12
Mars
2024
Regarder
Déclarations du Conseil et de la Commission – Préparation du Conseil européen des 21 et 22 mars 2024 (débat)
Monsieur le Président, M. le Ministre représentant la présidence du Conseil nous disait tout à l’heure qu’il fallait absolument augmenter les salaires des agriculteurs et simplifier les charges administratives. Mais l’Union européenne ne peut pas en permanence jouer les pompiers pyromanes. Aujourd’hui, on a des agriculteurs qui, d’abord, pour la plupart, ne sont pas des salariés. Ils sont indépendants. Ils veulent juste pouvoir vivre décemment du fruit de leur travail et nourrir nos pays, nos peuples et notre continent. Vous leur infligez en permanence des normes toujours plus exigeantes, des normes qui ne sont pas des normes environnementales, mais qui, en réalité, sont des normes à prétexte environnemental, sans aucun impact réel ni sur l’environnement – pour la plupart – ni sur la sécurité alimentaire. M. Weber est très fier de nous dire que son groupe, le PPE, a voté 32 des 34 textes du pacte vert. Mais c’est cela le drame de l’agriculture et des agriculteurs, aujourd’hui. C’est ce qui explique leur colère, parfaitement légitime. Le bilan de Mme von der Leyen, qui vient de quitter cet hémicycle, il est là.

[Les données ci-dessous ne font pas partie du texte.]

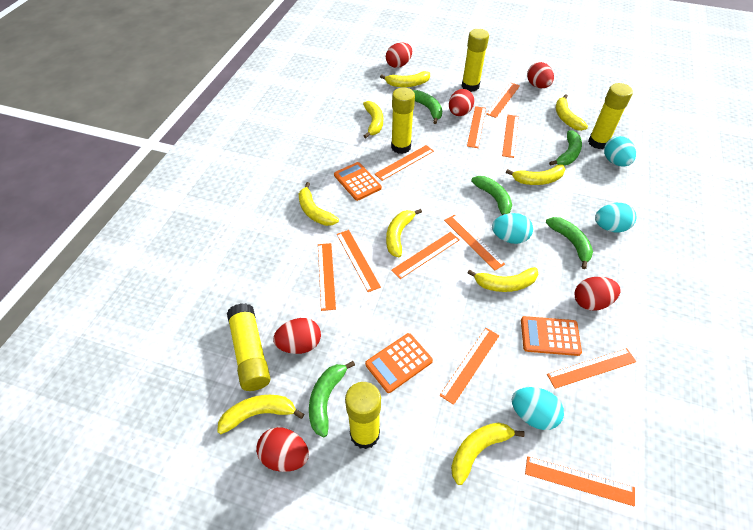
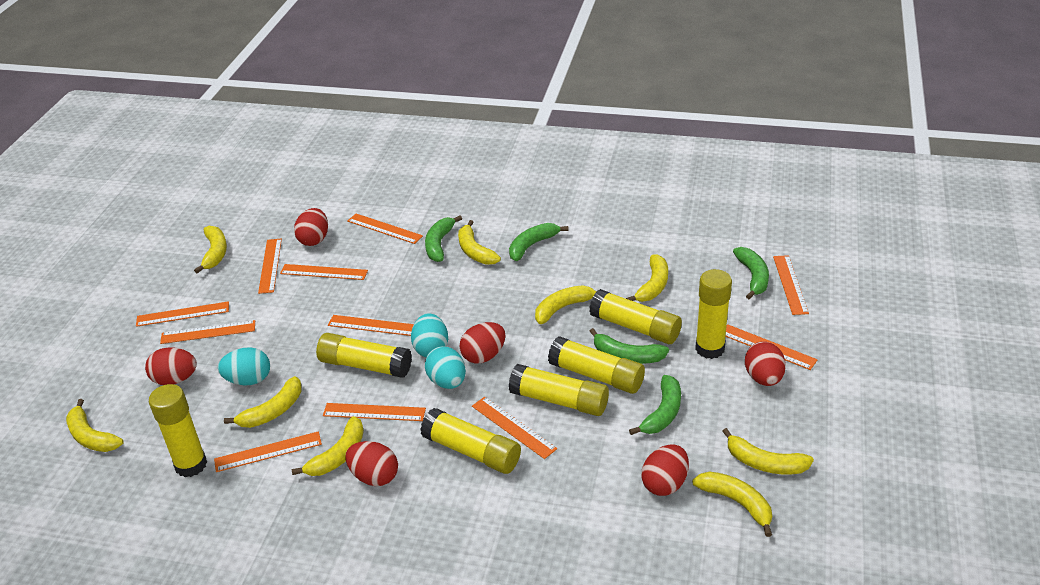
orange calculator: [334,162,382,201] [365,333,433,393] [521,316,582,356] = 3 -> none = 0
turquoise egg: [492,213,533,244] [512,387,564,430] [595,203,637,233] [604,136,636,166] = 4 -> [218,347,270,385] [411,313,448,357] [425,346,466,389] = 3
yellow glue stick: [227,303,271,391] [345,382,381,449] [391,87,415,154] [462,29,489,92] [588,83,633,149] = 5 -> [149,384,207,477] [316,333,412,378] [420,408,521,474] [509,364,609,416] [548,336,645,394] [589,289,682,344] [695,269,732,359] = 7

On impose des taxes avec les ressources propres, des normes toujours plus exigeantes, qui font crever à petit feu nos agriculteurs, comme on a fait crever hier notre industrie. L’Union européenne ne peut pas être l’espace économique à la fois le plus normé, le plus contraint et le moins protégé au monde. Ce modèle n’est pas viable, il faut en changer; il faut baisser les taxes, les charges et les contraintes à l’intérieur du marché européen et être capables de nous protéger, comme toutes les grandes puissances dans le monde.